YOUR INSTRUCTIONS: The records that follow are to be printed exactly, with no images.

Extracted records:
━━━

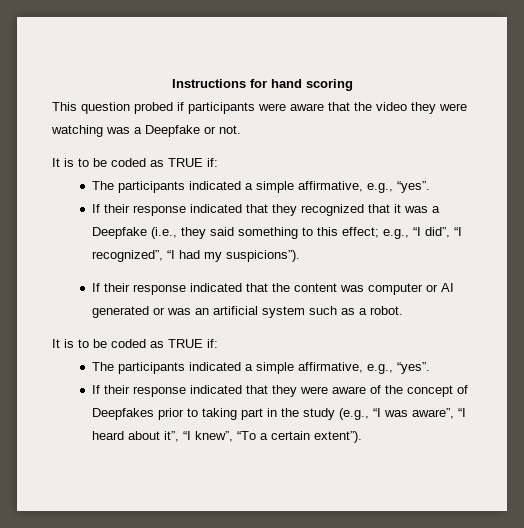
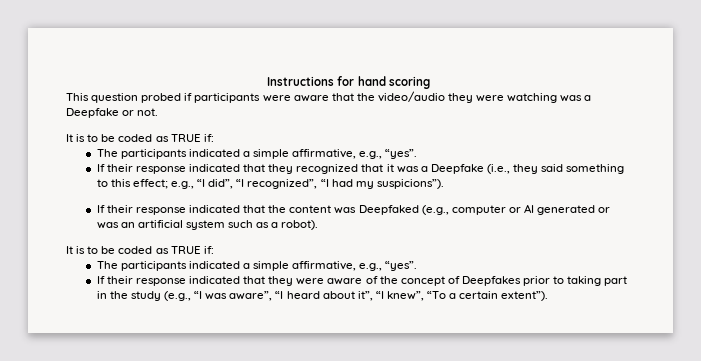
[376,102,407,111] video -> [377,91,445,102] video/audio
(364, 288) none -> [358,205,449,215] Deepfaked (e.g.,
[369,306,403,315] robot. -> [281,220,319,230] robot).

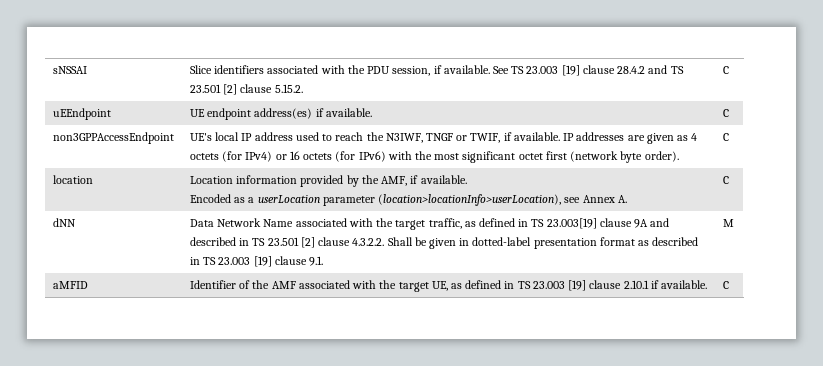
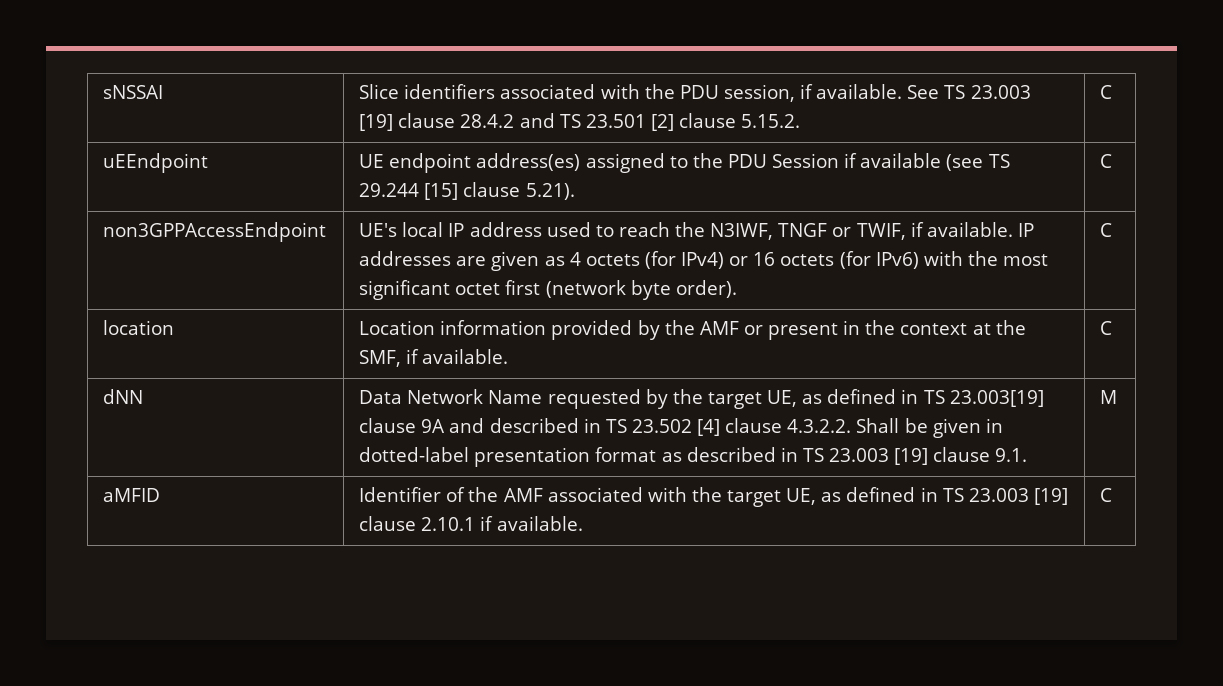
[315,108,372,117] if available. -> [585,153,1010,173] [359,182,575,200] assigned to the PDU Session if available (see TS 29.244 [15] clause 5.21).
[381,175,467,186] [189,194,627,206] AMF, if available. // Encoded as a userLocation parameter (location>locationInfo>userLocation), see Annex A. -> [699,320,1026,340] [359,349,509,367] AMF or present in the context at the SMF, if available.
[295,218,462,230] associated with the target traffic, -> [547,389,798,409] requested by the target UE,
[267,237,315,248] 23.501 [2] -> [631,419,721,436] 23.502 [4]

━━━

OUTPUT OF THE EXERCISE:
[376,102,407,111] video -> [377,91,445,102] video/audio
(364, 288) none -> [358,205,449,215] Deepfaked (e.g.,
[369,306,403,315] robot. -> [281,220,319,230] robot).

[315,108,372,117] if available. -> [585,153,1010,173] [359,182,575,200] assigned to the PDU Session if available (see TS 29.244 [15] clause 5.21).
[381,175,467,186] [189,194,627,206] AMF, if available. // Encoded as a userLocation parameter (location>locationInfo>userLocation), see Annex A. -> [699,320,1026,340] [359,349,509,367] AMF or present in the context at the SMF, if available.
[295,218,462,230] associated with the target traffic, -> [547,389,798,409] requested by the target UE,
[267,237,315,248] 23.501 [2] -> [631,419,721,436] 23.502 [4]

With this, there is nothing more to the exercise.